▶ _What the exercise asks_:
Could you rewrite these lines with "États-Unis" replaced by "Canada" everywhere it occurs and everything else unchanged, leaving out the pictures?

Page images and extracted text

== Segment start ==

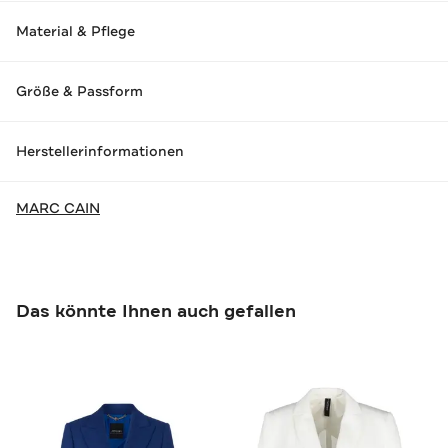
Material & Pflege
Größe & Passform
Herstellerinformationen
MARC CAIN
Das könnte Ihnen auch gefallen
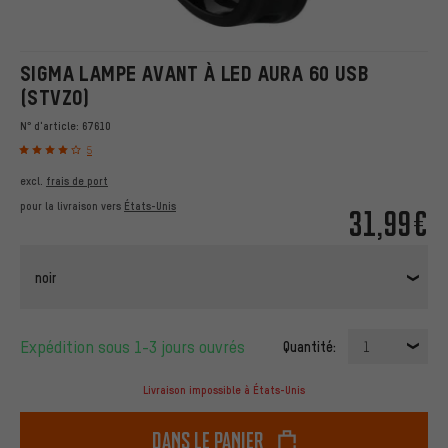
SIGMA LAMPE AVANT À LED AURA 60 USB
(STVZO)
N° d'article:
67610
5
excl.
frais de port
pour la livraison vers
États-Unis
31,99€
noir
Expédition sous 1-3 jours ouvrés
Quantité:
1
Livraison impossible à États-Unis
dans le panier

== Segment end ==

▶ _Answer to this problem_:
Material & Pflege
Größe & Passform
Herstellerinformationen
MARC CAIN
Das könnte Ihnen auch gefallen
SIGMA LAMPE AVANT À LED AURA 60 USB
(STVZO)
N° d'article:
67610
5
excl.
frais de port
pour la livraison vers
Canada
31,99€
noir
Expédition sous 1-3 jours ouvrés
Quantité:
1
Livraison impossible à Canada
dans le panier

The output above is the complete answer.